Singapore’s DBS Bank Ltd aims to deepen its presence in key Asian markets toward 2020 to take advantage of the region’s increasing domestic consumption, exports, investments and adoption of new technologies, chief executive officer Piyush Gupta said in Taipei yesterday.
The regional lender seeks to grow business in Taiwan, Hong Kong, China, India and Indonesia, as well as at home in Singapore, with a focus on large corporate banking, while expanding operations with small and medium-sized enterprises (SMEs) on regional platforms, Gupta said.
Additionally, it targets developing its regional wealth management business, he added.
The strategy is in line with the region’s rising importance in global economy and the four major trends that are to drive growth, the chief executive said, adding that the financial sector is to play a key role in the evolution and his firm will not sit on the sidelines.
Asia offers a huge growth opportunity and will take the lead in driving the global economy as 2020 approaches, given its surging GDP growth, Gupta told reporters after the bank’s first large conference in Taipei.
The region equaled about 40 percent of the US economy in 2000, but is set to catch up in 2016, and is expected to overtake the developed market by 17 percent in 2020, Gupta said.
Asian markets also gain increasing relevance in domestic consumption, as countries like China and India shift from serving as “factories for the world” to broadening the marketplace, he said.
Chinese customers accounted for 47 percent of last year’s global luxury market — valued at US$217 billion — DBS research showed.
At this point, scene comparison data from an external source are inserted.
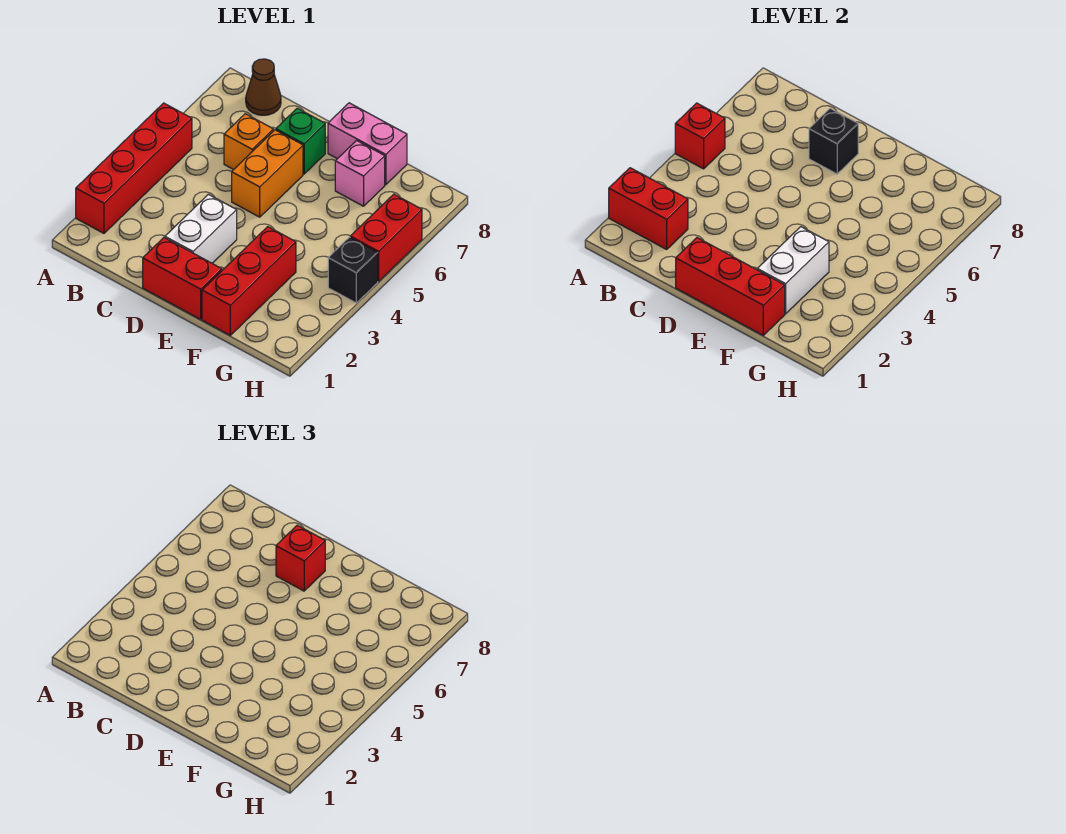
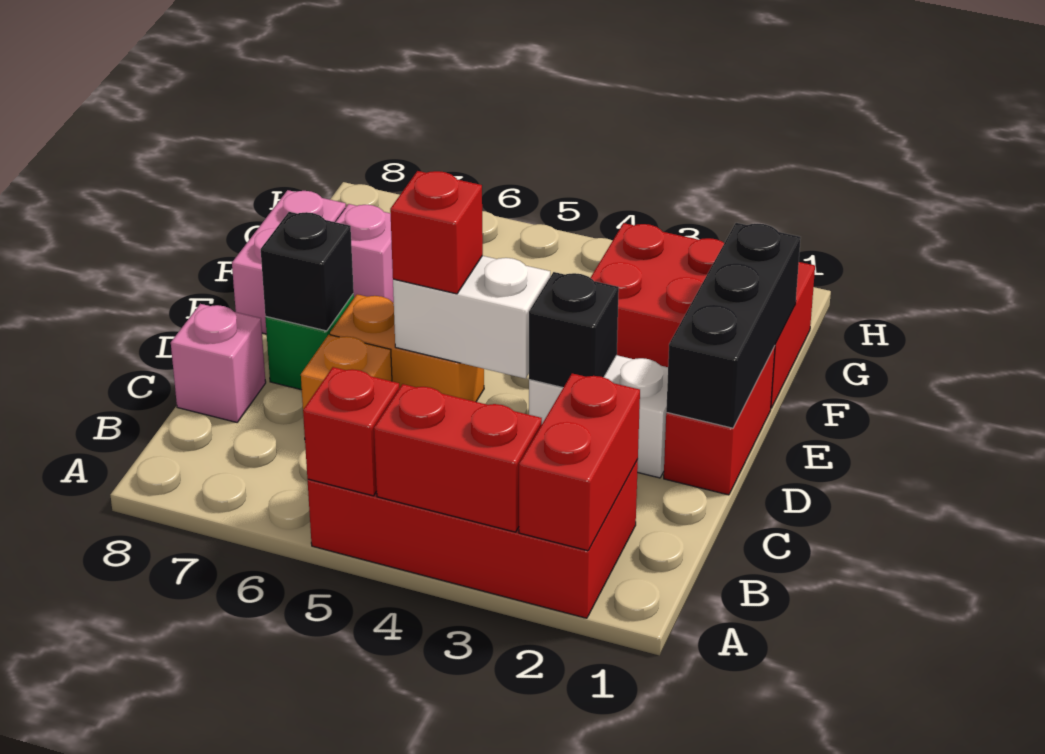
red 1x4 brick [76,103,192,233] -> red 2x4 brick [308,459,638,618]
brown 1x1 cone [246,59,281,115] -> none
none -> pink 1x1 brick [171,304,266,422]
red 1x3 brick [676,238,785,335] -> black 1x3 brick [666,223,801,428]
red 1x1 brick [276,525,325,591] -> red 1x1 brick moved to [390,171,483,294]
red 1x3 brick [202,227,296,335] -> red 2x3 brick [590,223,815,408]
white 1x2 brick [757,227,829,314] -> white 1x2 brick moved to [393,256,550,379]
black 1x1 brick [328,237,378,303] -> black 1x1 brick moved to [529,272,619,388]
red 1x2 brick [350,194,422,281] -> red 1x2 brick moved to [374,384,542,532]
DBS research also forecast that Asia will generate 60 percent of global luxury market revenue in the next decade.
Asia’s ongoing economic integration will accelerate intra-Asian trade, which may triple to US$11 trillion by 2020, with China continuing its dominance and Singapore maintaining its second-place ranking, the research report said.
The trend is also expected to lead to such a rise among Asian multinational corporations and SMEs that half of the world’s biggest companies are likely to be based in emerging markets by 2025, the research report forecast.
Meanwhile, urbanization is expected to drive infrastructure investment needs, as half of Asia’s population is likely to have moved to cities by 2020, placing huge demands on energy production and transmission, telecommunications, transport and other infrastructure systems, Gupta said.
Asia’s total infrastructure investments amounted to US$8 trillion in 2008, with US$4.1 trillion going to energy sectors, US$2.5 trillion to transport sectors and US$1 trillion and US$0.4 trillion spent on telecommunications as well as water and sanitation respectively, the research found.
The figures are bound to rise significantly, providing business opportunities for different industries — including the banking sector, Gupta said.
Furthermore, Asia sets the pace for the adoption of new technology, as contract hardware makers build their own brands and prove to be serious players, DBS said.
Regarding capital expenditure, DBS plans to spend US$200 million on digital investments over three years, he said.
“If firms do not get the [digital] transition right, they die,” Gupta said.
DBS plans to continue to strengthen brand awareness in Taiwan, as a survey last year showed that 84 percent of respondents knew about the lender, compared with 38 percent in the know in 2009, DBS Taiwan general manager Jerry Chen (陳亮丞) said.